Records provided:
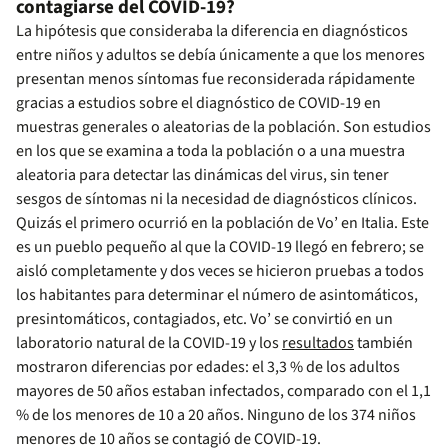
contagiarse del COVID-19?
La hipótesis que consideraba la diferencia en diagnósticos
entre niños y adultos se debía únicamente a que los menores
presentan menos síntomas fue reconsiderada rápidamente
gracias a estudios sobre el diagnóstico de COVID-19 en
muestras generales o aleatorias de la población. Son estudios
en los que se examina a toda la población o a una muestra
aleatoria para detectar las dinámicas del virus, sin tener
sesgos de síntomas ni la necesidad de diagnósticos clínicos.
Quizás el primero ocurrió en la población de Vo’ en Italia. Este
es un pueblo pequeño al que la COVID-19 llegó en febrero; se
aisló completamente y dos veces se hicieron pruebas a todos
los habitantes para determinar el número de asintomáticos,
presintomáticos, contagiados, etc. Vo’ se convirtió en un
laboratorio natural de la COVID-19 y los
resultados
también
mostraron diferencias por edades: el 3,3 % de los adultos
mayores de 50 años estaban infectados, comparado con el 1,1
% de los menores de 10 a 20 años. Ninguno de los 374 niños
menores de 10 años se contagió de COVID-19.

Exercise goal:
Among the records, find the lines that contain "diagnósticos" and copy each of them.

Reply to the task:
La hipótesis que consideraba la diferencia en diagnósticos
sesgos de síntomas ni la necesidad de diagnósticos clínicos.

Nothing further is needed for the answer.